On February 24th, 1942, one of the darkest days of the Second World War, radio listeners in Axis-occupied Europe heard this announcement: “Daily at this time we shall speak to you about America and the war. The news may be good or bad. We shall tell you the truth.”
For nearly seventy-five years, VOA has kept that promise. It was a promise reaffirmed on July 12, 1976 in the VOA Charter, given by the U.S. Congress and signed into law by President Gerald Ford. The Charter provides:
First, that VOA will serve as a consistently reliable and authoritative source of news, and that news will be accurate, objective and comprehensive. Second, that VOA will represent America, not any single segment of American society, and will present a balanced, comprehensive projection of significant American thought and institutions. Third, that VOA will present the policies of the United States clearly and effectively, as well as responsible discussions and opinion of these policies.
The Charter’s first principle protects the journalistic integrity of VOA news: no official is allowed to pressure a reporter to spin a story in a certain direction; the second ensures that the diversity of America – from sea to shining sea, from Muslim to Christian to Jew to non-believer, from universities to factories to think tanks to Hollywood – is represented; and the third guarantees the world knows where the United States government clearly stands on important issues of the day and why.

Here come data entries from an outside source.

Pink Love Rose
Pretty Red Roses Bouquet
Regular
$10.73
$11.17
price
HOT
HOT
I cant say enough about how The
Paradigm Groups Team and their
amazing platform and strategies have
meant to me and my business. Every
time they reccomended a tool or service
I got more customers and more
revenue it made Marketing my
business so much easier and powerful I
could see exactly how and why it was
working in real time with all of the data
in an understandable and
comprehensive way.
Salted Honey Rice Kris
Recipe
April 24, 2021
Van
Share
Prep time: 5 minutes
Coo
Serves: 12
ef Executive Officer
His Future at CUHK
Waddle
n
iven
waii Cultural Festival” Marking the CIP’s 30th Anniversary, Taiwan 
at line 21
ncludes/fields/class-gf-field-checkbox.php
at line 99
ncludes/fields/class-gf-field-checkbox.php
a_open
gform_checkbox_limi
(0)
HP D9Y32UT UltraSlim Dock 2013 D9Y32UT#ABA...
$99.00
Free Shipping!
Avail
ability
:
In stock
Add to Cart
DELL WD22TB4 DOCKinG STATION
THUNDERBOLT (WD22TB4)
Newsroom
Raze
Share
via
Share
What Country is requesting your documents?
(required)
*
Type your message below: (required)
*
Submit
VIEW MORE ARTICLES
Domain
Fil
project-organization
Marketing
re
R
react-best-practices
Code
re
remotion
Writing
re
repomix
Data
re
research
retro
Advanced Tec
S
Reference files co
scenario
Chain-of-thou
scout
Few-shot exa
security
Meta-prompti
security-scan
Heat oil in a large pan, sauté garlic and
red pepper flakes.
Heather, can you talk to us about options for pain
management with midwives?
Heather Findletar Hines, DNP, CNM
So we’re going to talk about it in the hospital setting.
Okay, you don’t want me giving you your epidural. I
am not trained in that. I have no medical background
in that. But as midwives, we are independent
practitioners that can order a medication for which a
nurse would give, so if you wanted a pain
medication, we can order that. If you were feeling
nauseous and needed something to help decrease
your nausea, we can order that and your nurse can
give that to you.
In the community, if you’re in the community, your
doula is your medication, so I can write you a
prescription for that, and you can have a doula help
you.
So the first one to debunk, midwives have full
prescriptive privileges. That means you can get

On the Charter’s 40th anniversary, Amanda Bennett, Director of the Voice of America, spoke of its enduring relevance:
“The VOA Charter has never been more important than it is today. The world really needs a reliable and authoritative source of news and information which is what the VOA Charter intends us to be.”
The Charter remains the Voice of America’s lodestar, guiding its mission to present the truth and, as Director Bennett said, to reflect “all sides of the American discussion.”